Please rewrite the rows below, swapping every "QVR Pro" for "QVR Elite" and leaving all other text unchanged. Leave the pictures out of your answer.

** Data under study follows **

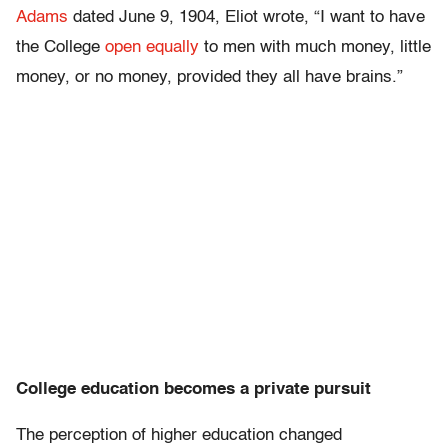
Adams
dated June 9, 1904, Eliot wrote, “I want to have
the College
open equally
to men with much money, little
money, or no money, provided they all have brains.”
College education becomes a private pursuit
The perception of higher education changed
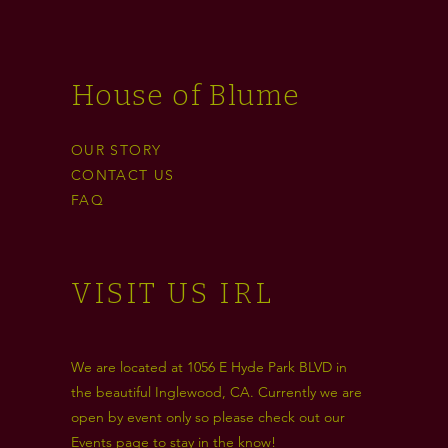
House of Blume
OUR STORY
CONTACT US
FAQ
VISIT US IRL
We are located at 1056 E Hyde Park BLVD in
the beautiful Inglewood, CA. Currently we are
open by event only so please check out our
Events
page to stay in the know!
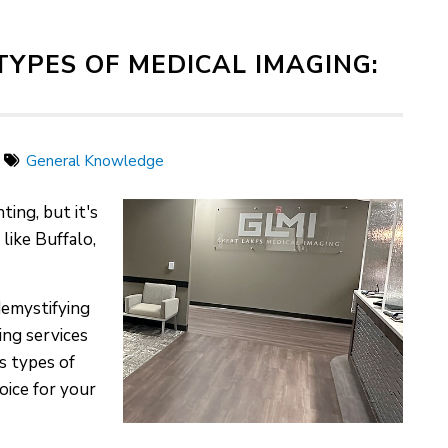
YPES OF MEDICAL IMAGING:
General Knowledge
ing, but it's
 like Buffalo,
demystifying
ing services
s types of
oice for your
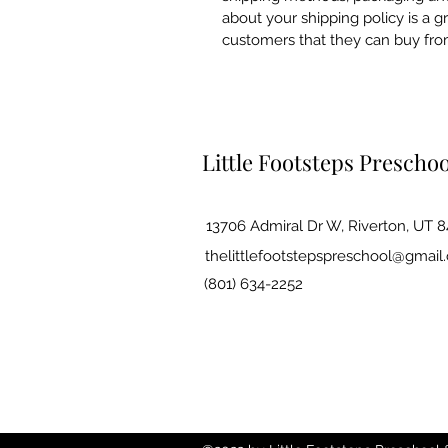
about your shipping policy is a g
customers that they can buy fro
Little Footsteps Prescho
13706 Admiral Dr W, Riverton, UT 
thelittlefootstepspreschool@gmail
(801) 634-2252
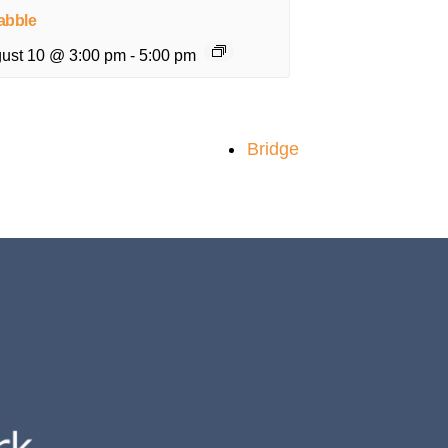
abble
ust 10 @ 3:00 pm
-
5:00 pm
Bridge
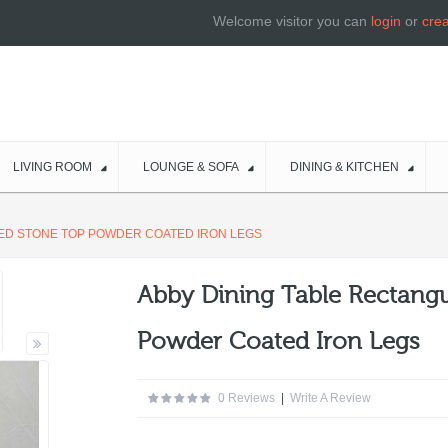
Welcome visitor you can
login
or
cre
LIVING ROOM
LOUNGE & SOFA
DINING & KITCHEN
RED STONE TOP POWDER COATED IRON LEGS
Abby Dining Table Rectangu
Powder Coated Iron Legs
0 Reviews
|
Write A Review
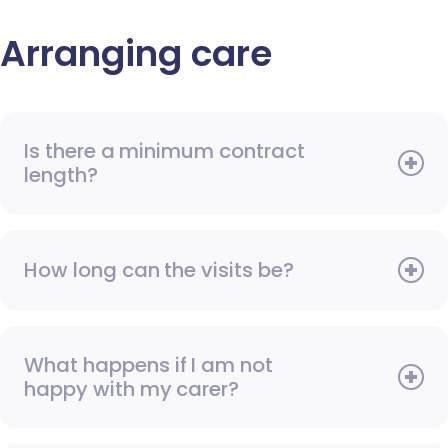
Arranging care
Is there a minimum contract
length?
How long can the visits be?
What happens if I am not
happy with my carer?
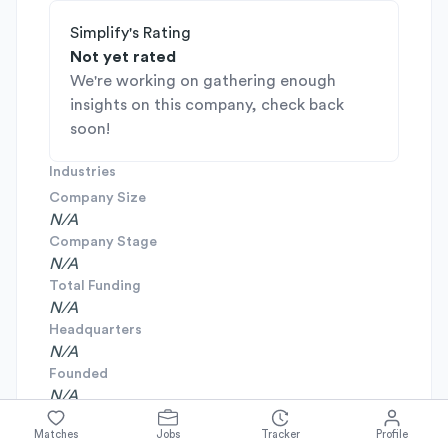
Simplify's Rating
Not yet rated
We're working on gathering enough
insights on this company, check back
soon!
Industries
Company Size
N/A
Company Stage
N/A
Total Funding
N/A
Headquarters
N/A
Founded
N/A
Matches
Jobs
Tracker
Profile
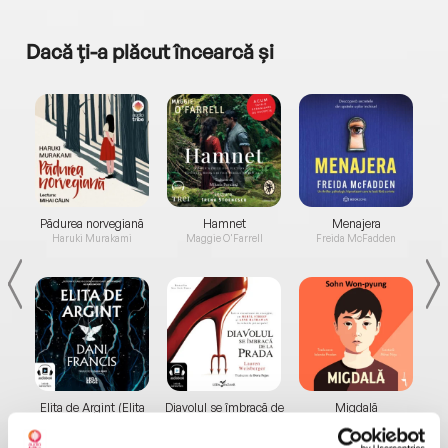
Dacă ți-a plăcut încearcă și
a...
Pădurea norvegiană
Hamnet
Menajera
I
Haruki Murakami
Maggie O'Farrell
Freida McFadden
Elita de Argint (Elita
Diavolul se îmbracă de
Migdală
de...
la...
Dani Francis
Lauren Weisberger
Sohn Won-pyung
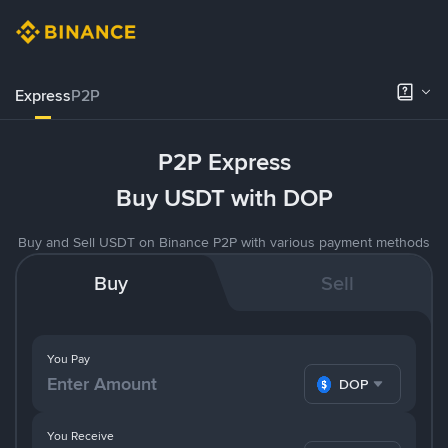
Express
P2P
P2P Express
Buy USDT with DOP
Buy and Sell USDT on Binance P2P with various payment methods
Buy
Sell
You Pay
DOP
You Receive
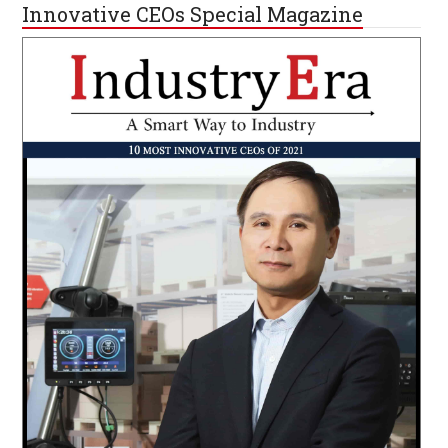
Innovative CEOs Special Magazine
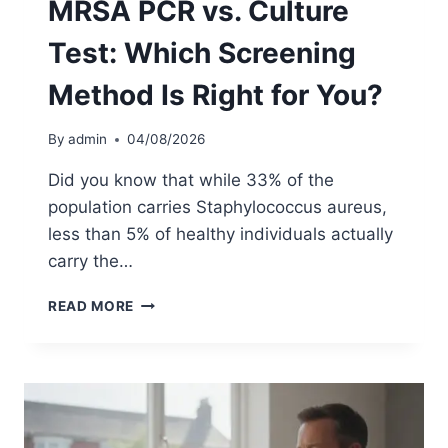
MRSA PCR vs. Culture
L
E
Test: Which Screening
T
E
Method Is Right for You?
G
U
I
By
admin
04/08/2026
D
E
Did you know that while 33% of the
T
population carries Staphylococcus aureus,
O
less than 5% of healthy individuals actually
A
T
carry the…
-
H
M
READ MORE
O
R
M
S
E
A
S
P
C
C
R
R
E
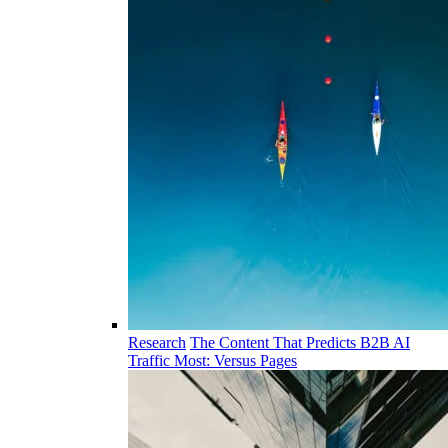
Research
The Content That Predicts B2B AI
Traffic Most: Versus Pages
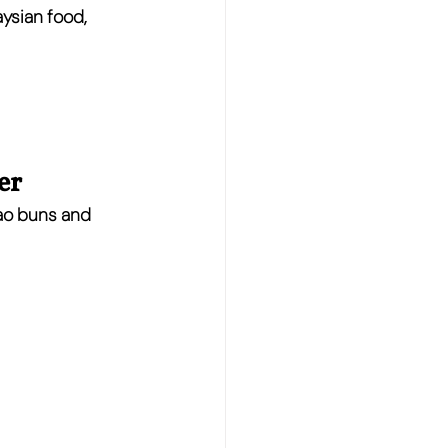
aysian food
, 
er
ao buns and 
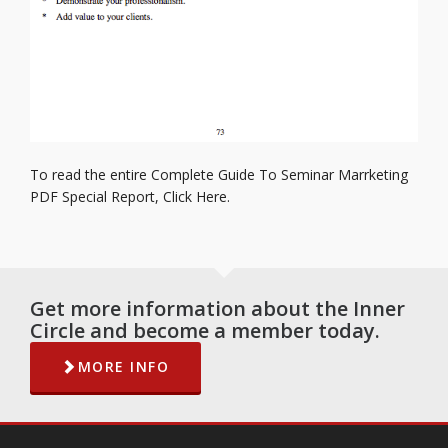
To read the entire Complete Guide To Seminar Marrketing
PDF Special Report,
Click Here.
Get more information about the Inner
Circle and become a member today.
MORE INFO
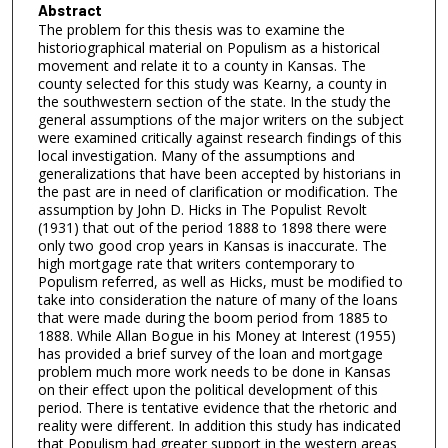
Abstract
The problem for this thesis was to examine the
historiographical material on Populism as a historical
movement and relate it to a county in Kansas. The
county selected for this study was Kearny, a county in
the southwestern section of the state. In the study the
general assumptions of the major writers on the subject
were examined critically against research findings of this
local investigation. Many of the assumptions and
generalizations that have been accepted by historians in
the past are in need of clarification or modification. The
assumption by John D. Hicks in The Populist Revolt
(1931) that out of the period 1888 to 1898 there were
only two good crop years in Kansas is inaccurate. The
high mortgage rate that writers contemporary to
Populism referred, as well as Hicks, must be modified to
take into consideration the nature of many of the loans
that were made during the boom period from 1885 to
1888. While Allan Bogue in his Money at Interest (1955)
has provided a brief survey of the loan and mortgage
problem much more work needs to be done in Kansas
on their effect upon the political development of this
period. There is tentative evidence that the rhetoric and
reality were different. In addition this study has indicated
that Populism had greater support in the western areas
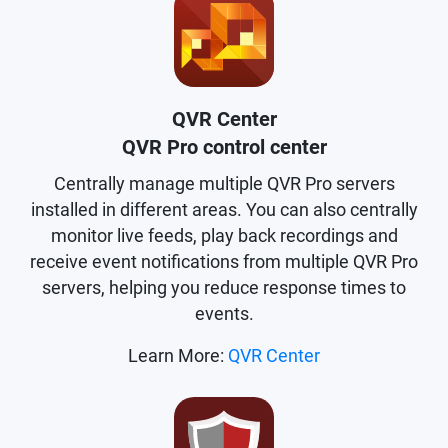
QVR Center
QVR Pro control center
Centrally manage multiple QVR Pro servers
installed in different areas. You can also centrally
monitor live feeds, play back recordings and
receive event notifications from multiple QVR Pro
servers, helping you reduce response times to
events.
Learn More:
QVR Center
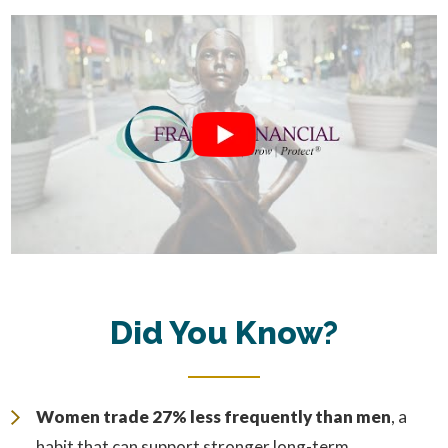
Did You Know?
Women trade 27% less frequently than men
, a
habit that can support stronger long-term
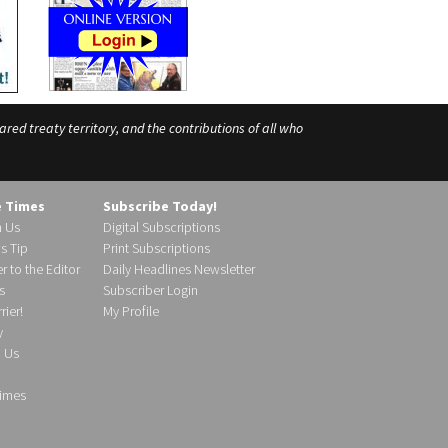
ed treaty territory, and the contributions of all who
e Times
Subscribe Today!
h Us
Digital Subscriptions
s Tip
Print Subscriptions
r to the Editor
Daily Headlines Newsletter
s
Subscriber Login
ier!
My Profile
y
d Us
imes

** End of Data under study **

**Task response**
Adams
dated June 9, 1904, Eliot wrote, “I want to have
the College
open equally
to men with much money, little
money, or no money, provided they all have brains.”
College education becomes a private pursuit
The perception of higher education changed
House of Blume
OUR STORY
CONTACT US
FAQ
VISIT US IRL
We are located at 1056 E Hyde Park BLVD in
the beautiful Inglewood, CA. Currently we are
open by event only so please check out our
Events
page to stay in the know!
YPES OF MEDICAL IMAGING:
General Knowledge
ing, but it's
 like Buffalo,
demystifying
ing services
s types of
oice for your
about your shipping policy is a g
customers that they can buy fro
Little Footsteps Prescho
13706 Admiral Dr W, Riverton, UT 
thelittlefootstepspreschool@gmail
(801) 634-2252
abble
ust 10 @ 3:00 pm
-
5:00 pm
Bridge
Welcome visitor you can
login
or
cre
LIVING ROOM
LOUNGE & SOFA
DINING & KITCHEN
RED STONE TOP POWDER COATED IRON LEGS
Abby Dining Table Rectangu
Powder Coated Iron Legs
0 Reviews
|
Write A Review
Arranging care
Is there a minimum contract
length?
How long can the visits be?
What happens if I am not
happy with my carer?
Simplify's Rating
Not yet rated
We're working on gathering enough
insights on this company, check back
soon!
Industries
Company Size
N/A
Company Stage
N/A
Total Funding
N/A
Headquarters
N/A
Founded
N/A
Matches
Jobs
Tracker
Profile
Dacă ți-a plăcut încearcă și
a...
Pădurea norvegiană
Hamnet
Menajera
I
Haruki Murakami
Maggie O'Farrell
Freida McFadden
Elita de Argint (Elita
Diavolul se îmbracă de
Migdală
de...
la...
Dani Francis
Lauren Weisberger
Sohn Won-pyung
Express
P2P
P2P Express
Buy USDT with DOP
Buy and Sell USDT on Binance P2P with various payment methods
Buy
Sell
You Pay
DOP
You Receive
Innovative CEOs Special Magazine
MRSA PCR vs. Culture
L
E
Test: Which Screening
T
E
Method Is Right for You?
G
U
I
By
admin
04/08/2026
D
E
Did you know that while 33% of the
T
population carries Staphylococcus aureus,
O
less than 5% of healthy individuals actually
A
T
carry the…
-
H
M
READ MORE
O
R
M
S
E
A
S
P
C
C
R
R
E
Research
The Content That Predicts B2B AI
Traffic Most: Versus Pages
aysian food
, 
er
ao buns and 
To read the entire Complete Guide To Seminar Marrketing
PDF Special Report,
Click Here.
Get more information about the Inner
Circle and become a member today.
MORE INFO
Abstract
The problem for this thesis was to examine the
historiographical material on Populism as a historical
movement and relate it to a county in Kansas. The
county selected for this study was Kearny, a county in
the southwestern section of the state. In the study the
general assumptions of the major writers on the subject
were examined critically against research findings of this
local investigation. Many of the assumptions and
generalizations that have been accepted by historians in
the past are in need of clarification or modification. The
assumption by John D. Hicks in The Populist Revolt
(1931) that out of the period 1888 to 1898 there were
only two good crop years in Kansas is inaccurate. The
high mortgage rate that writers contemporary to
Populism referred, as well as Hicks, must be modified to
take into consideration the nature of many of the loans
that were made during the boom period from 1885 to
1888. While Allan Bogue in his Money at Interest (1955)
has provided a brief survey of the loan and mortgage
problem much more work needs to be done in Kansas
on their effect upon the political development of this
period. There is tentative evidence that the rhetoric and
reality were different. In addition this study has indicated
that Populism had greater support in the western areas
QVR Center
QVR Elite control center
Centrally manage multiple QVR Elite servers
installed in different areas. You can also centrally
monitor live feeds, play back recordings and
receive event notifications from multiple QVR Elite
servers, helping you reduce response times to
events.
Learn More:
QVR Center
Did You Know?
Women trade 27% less frequently than men
, a
habit that can support stronger long-term
ed treaty territory, and the contributions of all who
e Times
Subscribe Today!
h Us
Digital Subscriptions
s Tip
Print Subscriptions
r to the Editor
Daily Headlines Newsletter
s
Subscriber Login
ier!
My Profile
y
d Us
imes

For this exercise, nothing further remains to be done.